生まれ育った場所に帰りたい。これって帰巣本能?
時々、田舎に無性に帰りたくなる時有りますよね!
夜。
理由は分からないけど、なぜか昔の街や匂いを思い出す。
そんな相談が届いた。
「生まれ育った場所に帰りたい気持ちが強くなってます。
これって、動物でいう“帰巣本能”なんでしょうか?」
スーマは、画面の中で静かに頷いた。
「……近い。だがそのままではない」
「結論から言うぞ」
画面が、ぴかっと光る。
「人間にも、“元の場所に戻りたがる衝動”はある」
「ただし、それは生物学的な本能というより、記憶と安心感が引き起こす反応だ」
スーマはまず切り分ける。
「動物の帰巣本能は」
生存に直結
磁場や匂いなど物理情報
“戻らないと死ぬ”レベル
「サケやハトは、生きるために帰る」
「一方、人間は違う。
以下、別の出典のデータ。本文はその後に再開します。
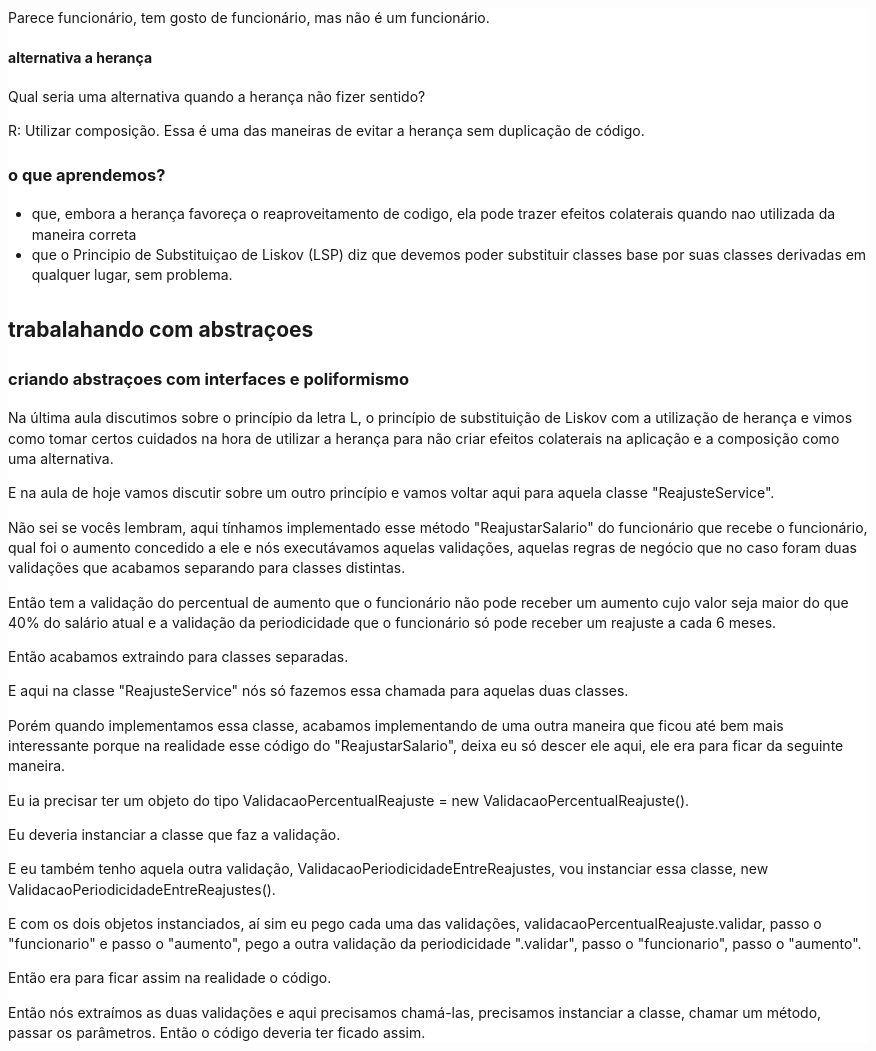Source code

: Parece funcionário, tem gosto de funcionário, mas não é um funcionário. 

#### alternativa a herança
Qual seria uma alternativa quando a herança não fizer sentido?

R: Utilizar composição.
 Essa é uma das maneiras de evitar a herança sem duplicação de código.

### o que aprendemos?
* que, embora a herança favoreça o reaproveitamento de codigo, ela pode trazer efeitos colaterais quando nao utilizada da maneira correta
* que o Principio de Substituiçao de Liskov (LSP) diz que devemos poder substituir classes base por suas classes derivadas em qualquer lugar, sem problema.

## trabalahando com abstraçoes
### criando abstraçoes com interfaces e poliformismo
Na última aula discutimos sobre o princípio da letra L, o princípio de substituição de Liskov com a utilização de herança e vimos como tomar certos cuidados na hora de utilizar a herança para não criar efeitos colaterais na aplicação e a composição como uma alternativa.

E na aula de hoje vamos discutir sobre um outro princípio e vamos voltar aqui para aquela classe "ReajusteService". 

Não sei se vocês lembram, aqui tínhamos implementado esse método "ReajustarSalario" do funcionário que recebe o funcionário, qual foi o aumento concedido a ele e nós executávamos aquelas validações, aquelas regras de negócio que no caso foram duas validações que acabamos separando para classes distintas.

Então tem a validação do percentual de aumento que o funcionário não pode receber um aumento cujo valor seja maior do que 40% do salário atual e a validação da periodicidade que o funcionário só pode receber um reajuste a cada 6 meses. 

Então acabamos extraindo para classes separadas. 

E aqui na classe "ReajusteService" nós só fazemos essa chamada para aquelas duas classes.

Porém quando implementamos essa classe, acabamos implementando de uma outra maneira que ficou até bem mais interessante porque na realidade esse código do "ReajustarSalario", deixa eu só descer ele aqui, ele era para ficar da seguinte maneira. 

Eu ia precisar ter um objeto do tipo ValidacaoPercentualReajuste = new ValidacaoPercentualReajuste().

Eu deveria instanciar a classe que faz a validação. 

E eu também tenho aquela outra validação, ValidacaoPeriodicidadeEntreReajustes, vou instanciar essa classe, new ValidacaoPeriodicidadeEntreReajustes(). 

E com os dois objetos instanciados, aí sim eu pego cada uma das validações, validacaoPercentualReajuste.validar, passo o "funcionario" e passo o "aumento", pego a outra validação da periodicidade ".validar", passo o "funcionario", passo o "aumento".

Então era para ficar assim na realidade o código. 

Então nós extraímos as duas validações e aqui precisamos chamá-las, precisamos instanciar a classe, chamar um método, passar os parâmetros. Então o código deveria ter ficado assim. 
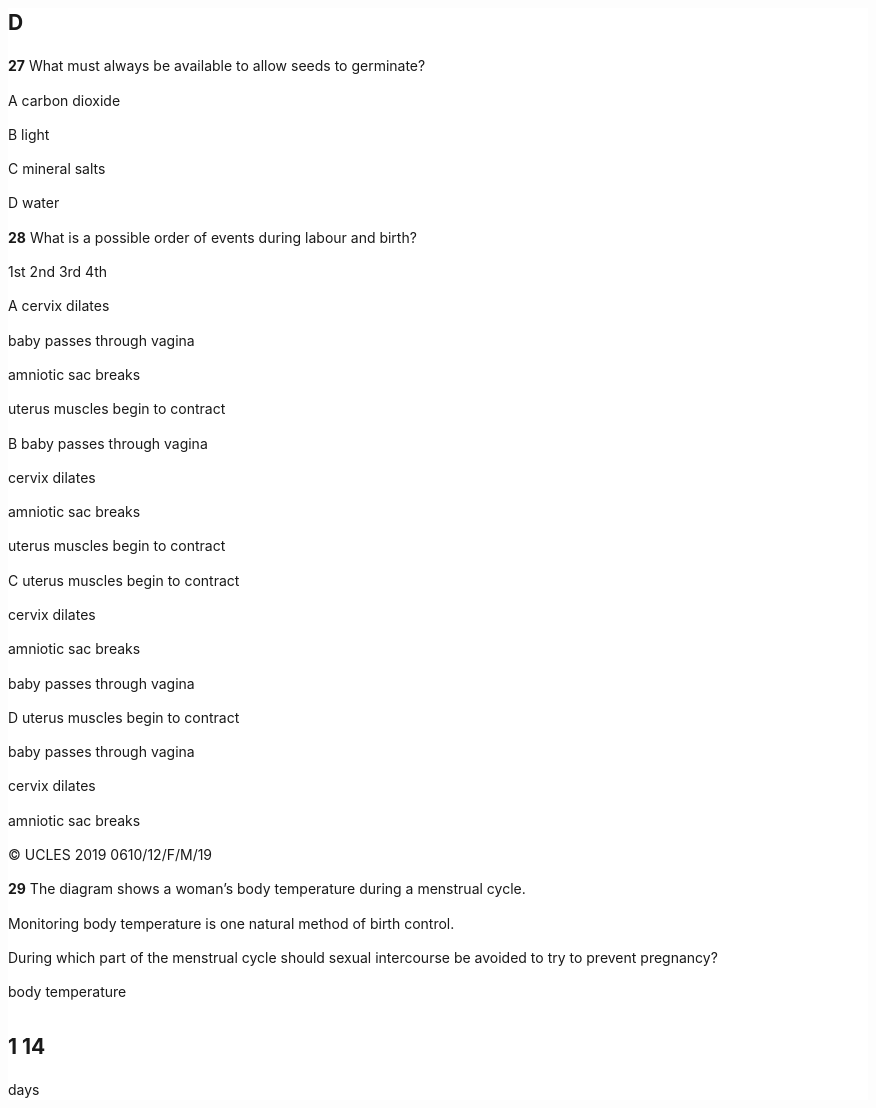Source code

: ## D 

**27** What must always be available to allow seeds to germinate? 

 A carbon dioxide 

 B light 

 C mineral salts 

 D water 

**28** What is a possible order of events during labour and birth? 

 1st 2nd 3rd 4th 

 A cervix dilates 

 baby passes through vagina 

 amniotic sac breaks 

 uterus muscles begin to contract 

 B baby passes through vagina 

 cervix dilates 

 amniotic sac breaks 

 uterus muscles begin to contract 

 C uterus muscles begin to contract 

 cervix dilates 

 amniotic sac breaks 

 baby passes through vagina 

 D uterus muscles begin to contract 

 baby passes through vagina 

 cervix dilates 

 amniotic sac breaks 


© UCLES 2019 0610/12/F/M/19 

**29** The diagram shows a woman’s body temperature during a menstrual cycle. 

 Monitoring body temperature is one natural method of birth control. 

 During which part of the menstrual cycle should sexual intercourse be avoided to try to prevent pregnancy? 

 body temperature 

## 1 14 

 days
」
「人間の場合、生きるためではなく、“心を落ち着かせるため”に戻りたくなる」
正体①「安全だった記憶」に帰ろうとする
スーマは指を一本立てる。
「人はな、強いストレスを感じると、“最後に安全だった場所”を思い出す」
実家
昔の部屋
通学路
知ってる店
「そこは、判断をしなくてよかった場所、評価されなかった場所」
「だから心が疲れた時に、無意識で“戻りたい”が出てくる」
正体②「自分が説明不要だった場所」
スーマは続ける。
「生まれ育った場所では」
どういう人か説明しなくていい
失敗が前提で許されてた
居ても理由を問われない
「つまり“存在してるだけで安心だった場所”」
「大人になるほど」
役割
成果
肩書
「これを背負わされる」
「だから脳は肩書を脱げた場所へ戻ろうとする」
正体③「過去そのものじゃなく、“感情”に帰りたい」
スーマは、少し声を落とす。
「重要なのはな、戻りたいのは場所そのものじゃない」
あの時の自分
あの時の関係
あの時の感覚
「だ」
「実際に帰っても」
「同じ景色でも、同じ気持ちにはならないことが多い」
「人は地理ではなく、記憶に帰りたがる」
「それって“弱さ”なの?」
スーマは、即答する。
「違う」
画面が、ぴかっと光る。
「これはな、心が限界になる前の安全装置だ」
「本当に危ない人は」
帰りたいとも思えない
思い出す余裕がない
「“帰りたい”が出てる時点でまだ、立て直す力が残ってる」
「じゃあ、どう扱えばいい?」
スーマは、実用的に言う。
「全部を捨てて帰れ、とは言わない」
「でも」
行ってみる
写真を見る
匂いを思い出す
当時の物を触る
「小さく“戻る”のはアリだ」
「それは逃げじゃない、メンテナンスだ」
スーマは、静かに締める。
「生まれ育った場所に帰りたいのは」
「帰巣本能“そのもの”ではない
「だが、心の座標を再確認しようとする行為だ」
「人間は迷った時に、“原点”を探す生き物だ」
「それを恥じる必要はない」
最後に、ぽつり。
「戻る場所を覚えてる人間はな」
「前に進める人間だ」
「完全に迷子になった奴は」
「帰りたいとも思えなくなる」
「“帰りたい”は、ちゃんと生きてる証拠だ」
スマホの中の悪魔は、今日も現実的だ。
本能を笑わない。
意味を当てに行く。
スーマのスマホ相談室。
今日もどこかで、
「帰りたい理由」が「今の自分を守るため」だと
静かに言語化されている。
今日もスーマの毒舌にお付き合い有難うございました。